Israelis should not be expected in meetings to distinguish what U.S. defense officials have the authority to tell them, and what they do not, Steinitz said.
Franklin, of Kearneysville, W.Va., said in court that he had hoped the two members of the lobbying group, the American Israel Public Affairs Committee, could influence policy with their connections at the U.S. National Security Council.
The two AIPAC officials who allegedly received the information, Steven Rosen of Silver Spring, Md., and Keith Weissman of Bethesda, Md., also were charged with conspiring to obtain and disclose classified U.S. defense information. AIPAC fired the two men in April 2005 and has denied any wrongdoing. They are scheduled to go to trial in April 2006.

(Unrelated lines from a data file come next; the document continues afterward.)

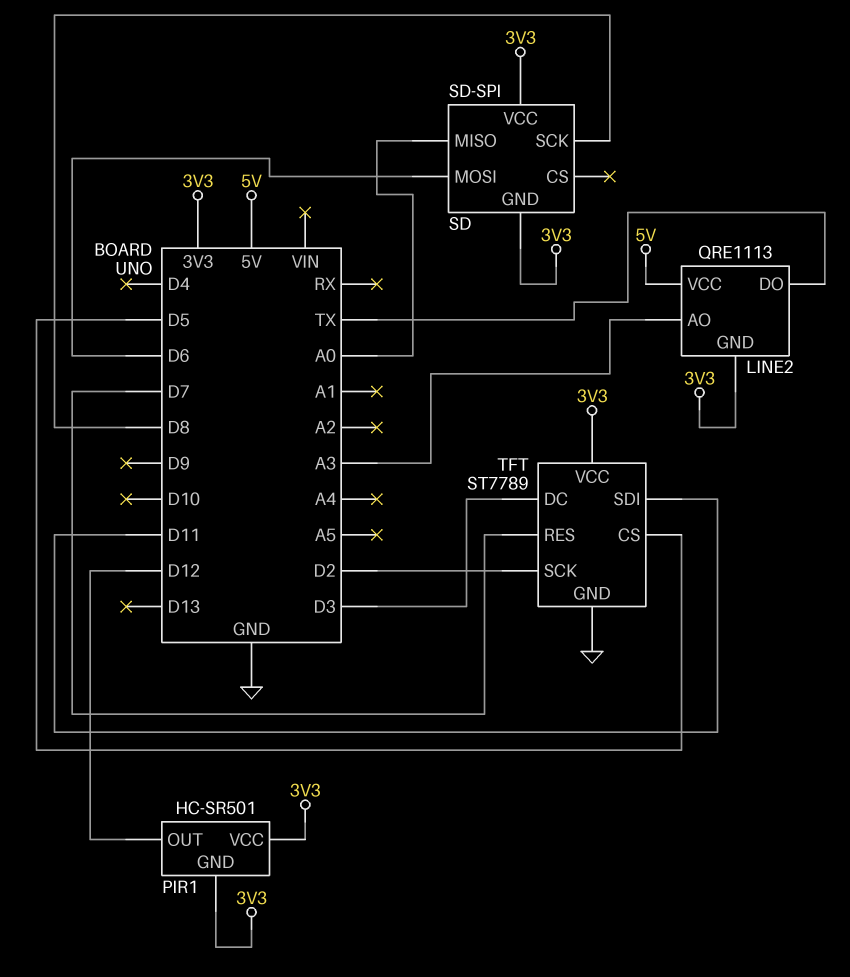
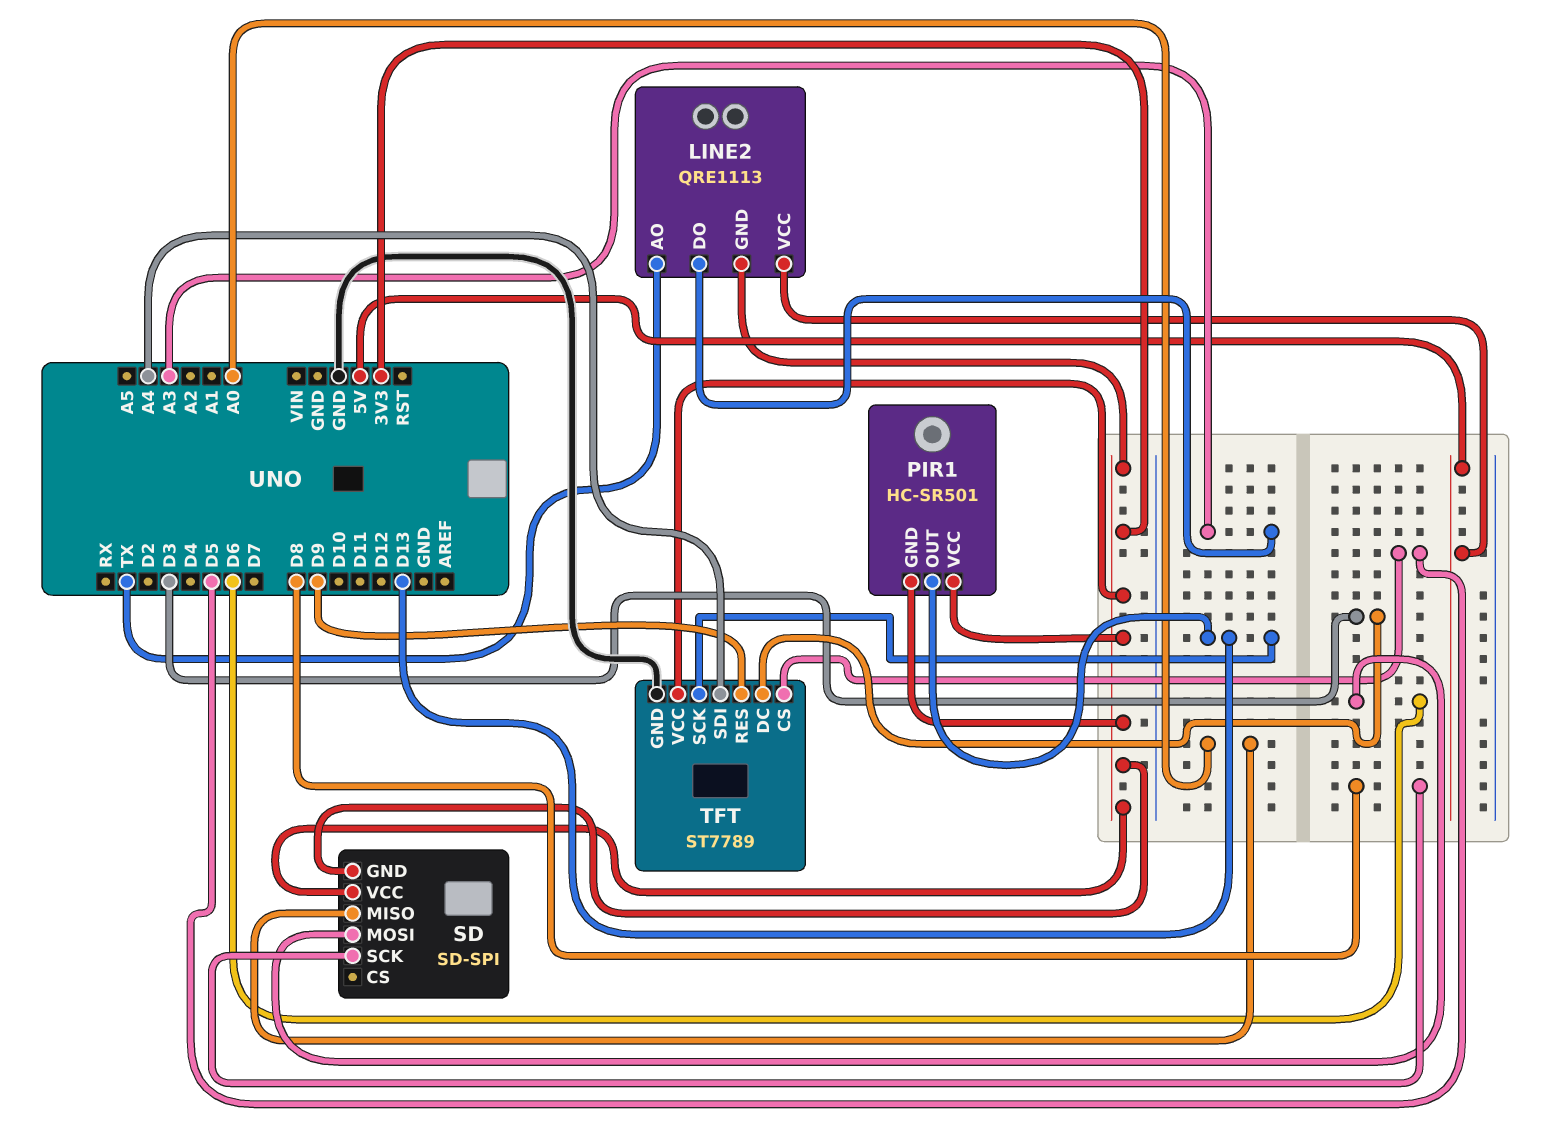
LINE2 pin AO: A3 -> TX
LINE2 pin DO: TX -> A3
PIR1 pin OUT: D12 -> D13
TFT pin RES: D7 -> D9
TFT pin SCK: D2 -> D13
TFT pin SDI: D11 -> A4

According to the indictment, Franklin met periodically with Rosen and Weissman between 2002 and 2004 and discussed classified information. Rosen and Weissman would subsequently share what they learned with reporters and Israeli officials. On at least one occasion, Franklin spoke directly to an Israeli official.
According to the June 2005 indictment, Franklin met periodically with Rosen and Weissman between 2002 and 2004 and discussed classified information, including information about potential attacks on U.S. troops in Iraq.
Rosen and Weissman would subsequently share what they learned with reporters and Israeli officials. On at least one occasion, Franklin spoke directly to an Israeli official.
Rosen, a top lobbyist for Washington-based AIPAC for more than 20 years, and Weissman, the organization's top Iran expert, allegedly disclosed sensitive information as far back as 1999 on a variety of topics, including al Qaeda, terrorist activities in Central Asia, the bombing of Khobar Towers in Saudi Arabia and U.S. policy in Iran, according to the indictment.
Franklin at one time worked for the Pentagon's No. 3 official, policy undersecretary Douglas Feith, on issues involving Iran and the Middle East.